赫连斐那里满堂宾客,送来的礼物堆在堂屋中央,如一座小山。
赫连斐被恭维和道贺声团团包围,红光满面。他素来张扬,毫不掩饰,让人觉得他浮浅之余,又有些直率,很是矛盾。
“子瑞哥。”沈默寻了过来。
“怎么就你一个?”严徽没有看到宋沛的身影。
“文晋哥正抱着醋坛子狂饮呢,让我代他来送礼。”沈默笑了笑,“唉,其实赫连斐受封,不等于陛下不会封别人。文晋哥这么得宠,也许下一个就轮到他了。
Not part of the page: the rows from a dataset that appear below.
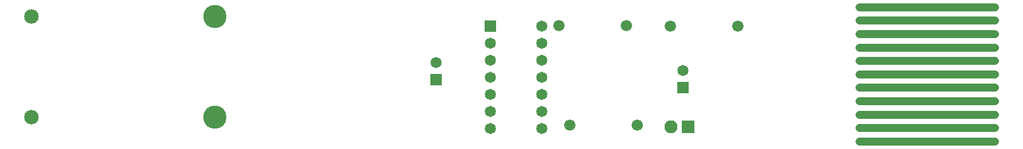
<source format=gts>
G04*
G04 #@! TF.GenerationSoftware,Altium Limited,Altium Designer,20.0.13 (296)*
G04*
G04 Layer_Color=8388736*
%FSLAX25Y25*%
%MOIN*%
G70*
G01*
G75*
%ADD14C,0.04537*%
%ADD15C,0.06506*%
%ADD16R,0.06506X0.06506*%
%ADD17C,0.06600*%
%ADD18R,0.06506X0.06506*%
%ADD19C,0.08474*%
%ADD20C,0.13592*%
%ADD21C,0.07687*%
%ADD22R,0.07687X0.07687*%
D14*
X606500Y124256D02*
X685240D01*
X606500Y132130D02*
X685240D01*
X606500Y140004D02*
X685240D01*
X606500Y147878D02*
X685240D01*
X606500Y155752D02*
X685240D01*
X606500Y163626D02*
X685240D01*
X606500Y171500D02*
X685240D01*
X606500Y179374D02*
X685240D01*
X606500Y202996D02*
X685240D01*
X606500Y195122D02*
X685240D01*
X606500Y187248D02*
X685240D01*
D15*
X421000Y132000D02*
D03*
Y142000D02*
D03*
Y152000D02*
D03*
Y162000D02*
D03*
Y172000D02*
D03*
Y182000D02*
D03*
Y192000D02*
D03*
X391000Y132000D02*
D03*
Y142000D02*
D03*
Y152000D02*
D03*
Y162000D02*
D03*
Y172000D02*
D03*
Y182000D02*
D03*
X359500Y170500D02*
D03*
X503500Y166000D02*
D03*
D16*
X391000Y192000D02*
D03*
D17*
X476772Y133858D02*
D03*
X437402D02*
D03*
X535291Y192000D02*
D03*
X495921D02*
D03*
X431102Y192126D02*
D03*
X470472D02*
D03*
D18*
X359500Y160500D02*
D03*
X503500Y156000D02*
D03*
D19*
X123492Y138500D02*
D03*
Y197516D02*
D03*
D20*
X230500Y138500D02*
D03*
Y197516D02*
D03*
D21*
X496500Y133000D02*
D03*
D22*
X506500D02*
D03*
M02*

</source>
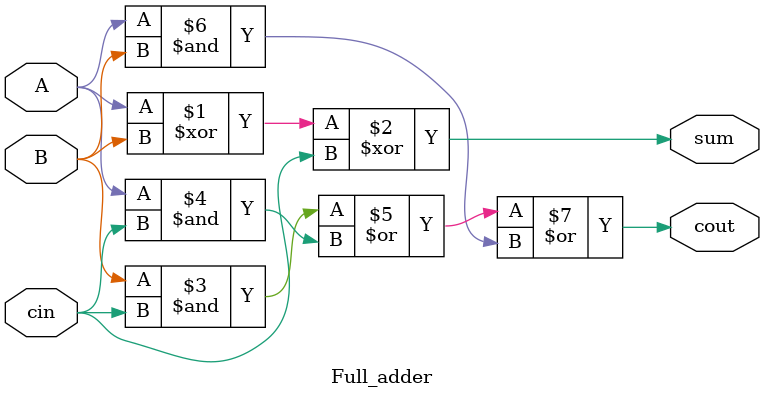
<source format=v>
`timescale 1ns / 1ps


module Full_adder(
        input A,B,cin,
        output sum,cout
    );
    
    assign sum = A ^ B ^ cin;
    assign cout = (B & cin) | (A & cin) | (A & B);
    
    
    
endmodule

</source>
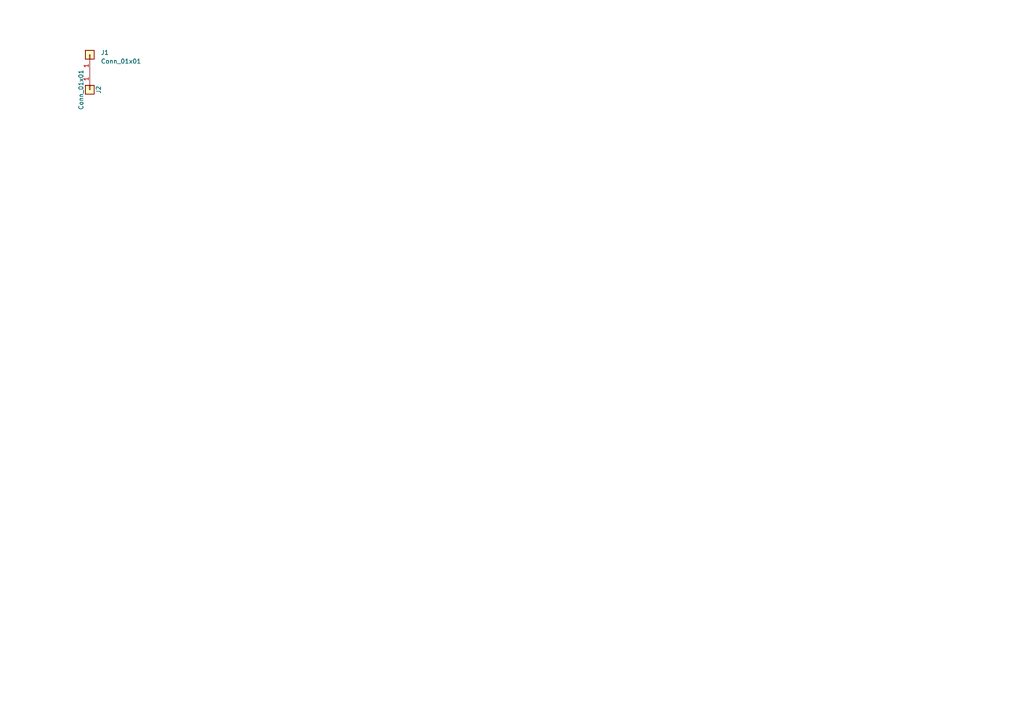
<source format=kicad_sch>
(kicad_sch (version 20230121) (generator eeschema)

  (uuid c600406e-1969-4a0f-bdff-48903ca0b9f9)

  (paper "A4")

  


  (symbol (lib_id "Connector_Generic:Conn_01x01") (at 26.035 15.875 90) (unit 1)
    (in_bom yes) (on_board yes) (dnp no) (fields_autoplaced)
    (uuid 31585066-59f3-46fb-aa60-5b42fac0a747)
    (property "Reference" "J1" (at 29.21 15.24 90)
      (effects (font (size 1.27 1.27)) (justify right))
    )
    (property "Value" "Conn_01x01" (at 29.21 17.78 90)
      (effects (font (size 1.27 1.27)) (justify right))
    )
    (property "Footprint" "Touchstone:Bridge_Pad" (at 26.035 15.875 0)
      (effects (font (size 1.27 1.27)) hide)
    )
    (property "Datasheet" "~" (at 26.035 15.875 0)
      (effects (font (size 1.27 1.27)) hide)
    )
    (pin "1" (uuid cbb66c1a-e87c-40a2-93bc-858e71fc40b2))
    (instances
      (project "PEST"
        (path "/c600406e-1969-4a0f-bdff-48903ca0b9f9"
          (reference "J1") (unit 1)
        )
      )
    )
  )

  (symbol (lib_id "Connector_Generic:Conn_01x01") (at 26.035 26.035 270) (unit 1)
    (in_bom yes) (on_board yes) (dnp no)
    (uuid b25ea885-154a-4802-a2f2-2bcb6a34c895)
    (property "Reference" "J2" (at 28.575 26.035 0)
      (effects (font (size 1.27 1.27)))
    )
    (property "Value" "Conn_01x01" (at 23.495 26.035 0)
      (effects (font (size 1.27 1.27)))
    )
    (property "Footprint" "Touchstone:Bridge_Pad" (at 26.035 26.035 0)
      (effects (font (size 1.27 1.27)) hide)
    )
    (property "Datasheet" "~" (at 26.035 26.035 0)
      (effects (font (size 1.27 1.27)) hide)
    )
    (pin "1" (uuid 00fa5a1e-6438-44ad-9b81-17dc6f3141b3))
    (instances
      (project "PEST"
        (path "/c600406e-1969-4a0f-bdff-48903ca0b9f9"
          (reference "J2") (unit 1)
        )
      )
    )
  )

  (sheet_instances
    (path "/" (page "1"))
  )
)

</source>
”
“文晋是气不过赫连斐夺了头名。”严徽解释。
这几个月来,若论侍寝的次数,宋沛还比赫连斐要多一些,外人眼里自然觉得宋沛更加受宠。可等到进位分的时候,就看得出谁在女帝心中更重一点了。
“赫连斐以后是在宫里有自己地方的人了。”沈默无不羡慕道,“玄霆阁归于扶风殿。扶风殿还没主位,赫连斐住进去了,上头没人压着,也相当于是扶风殿的贵主了。以后称呼赫连斐,就可以叫他一声玄霆阁君了。”
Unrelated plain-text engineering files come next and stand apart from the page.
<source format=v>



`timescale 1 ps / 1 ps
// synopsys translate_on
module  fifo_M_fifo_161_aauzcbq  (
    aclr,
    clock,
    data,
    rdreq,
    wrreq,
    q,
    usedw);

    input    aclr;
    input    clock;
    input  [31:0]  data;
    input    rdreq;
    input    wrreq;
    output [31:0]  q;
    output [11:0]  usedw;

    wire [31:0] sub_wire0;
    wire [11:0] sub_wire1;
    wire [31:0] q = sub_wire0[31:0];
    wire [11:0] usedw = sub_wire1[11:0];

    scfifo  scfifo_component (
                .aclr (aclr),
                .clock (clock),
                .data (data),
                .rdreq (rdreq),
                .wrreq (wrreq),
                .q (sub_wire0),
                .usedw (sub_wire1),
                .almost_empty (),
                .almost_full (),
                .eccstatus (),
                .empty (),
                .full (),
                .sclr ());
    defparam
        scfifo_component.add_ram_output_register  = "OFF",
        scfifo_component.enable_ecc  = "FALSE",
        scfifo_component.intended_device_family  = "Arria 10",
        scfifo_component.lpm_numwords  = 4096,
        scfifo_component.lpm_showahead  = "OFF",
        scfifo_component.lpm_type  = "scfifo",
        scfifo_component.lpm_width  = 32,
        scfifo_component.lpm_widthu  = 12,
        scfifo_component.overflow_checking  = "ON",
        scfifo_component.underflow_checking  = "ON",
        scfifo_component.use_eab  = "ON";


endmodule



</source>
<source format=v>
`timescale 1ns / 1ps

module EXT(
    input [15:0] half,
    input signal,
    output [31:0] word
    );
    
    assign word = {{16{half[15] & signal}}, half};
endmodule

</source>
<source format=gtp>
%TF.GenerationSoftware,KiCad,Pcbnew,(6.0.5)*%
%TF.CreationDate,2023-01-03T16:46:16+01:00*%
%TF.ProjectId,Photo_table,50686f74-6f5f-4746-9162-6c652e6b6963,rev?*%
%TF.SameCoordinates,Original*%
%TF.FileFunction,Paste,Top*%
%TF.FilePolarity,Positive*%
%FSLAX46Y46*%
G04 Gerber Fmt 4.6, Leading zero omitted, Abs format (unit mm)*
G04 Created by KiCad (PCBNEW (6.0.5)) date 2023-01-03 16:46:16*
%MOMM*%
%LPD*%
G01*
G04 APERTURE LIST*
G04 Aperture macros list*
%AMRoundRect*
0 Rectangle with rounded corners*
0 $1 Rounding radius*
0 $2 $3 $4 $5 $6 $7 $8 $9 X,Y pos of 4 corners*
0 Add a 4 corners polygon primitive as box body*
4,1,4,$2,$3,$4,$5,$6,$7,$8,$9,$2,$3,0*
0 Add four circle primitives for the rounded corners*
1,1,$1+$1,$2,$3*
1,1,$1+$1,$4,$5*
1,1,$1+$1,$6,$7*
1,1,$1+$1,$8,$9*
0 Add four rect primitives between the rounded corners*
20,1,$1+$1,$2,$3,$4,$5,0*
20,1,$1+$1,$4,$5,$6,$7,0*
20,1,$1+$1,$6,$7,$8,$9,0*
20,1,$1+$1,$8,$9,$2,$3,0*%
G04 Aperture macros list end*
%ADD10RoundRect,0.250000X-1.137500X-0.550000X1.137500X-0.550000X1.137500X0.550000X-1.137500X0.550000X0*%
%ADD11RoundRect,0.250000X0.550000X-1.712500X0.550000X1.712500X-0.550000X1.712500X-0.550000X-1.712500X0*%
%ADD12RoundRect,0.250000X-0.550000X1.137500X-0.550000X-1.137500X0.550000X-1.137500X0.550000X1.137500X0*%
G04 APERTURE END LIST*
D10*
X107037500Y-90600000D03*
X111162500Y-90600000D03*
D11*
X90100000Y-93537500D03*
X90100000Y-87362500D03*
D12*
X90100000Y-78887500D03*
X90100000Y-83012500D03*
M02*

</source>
而其余的少侍都还没有封号品级,所住的院子只有姓牌,也没有名字。
他们几乎算不得这个后宫里的主人,而只是一群寄居者。
严徽想到这里,不禁自嘲一笑。
他在这后宫之中还是个无名之辈,连一处属于自己的宫殿楼阁都没有,却觉得自己已独得女帝宠爱,可以谋求出宫为官了。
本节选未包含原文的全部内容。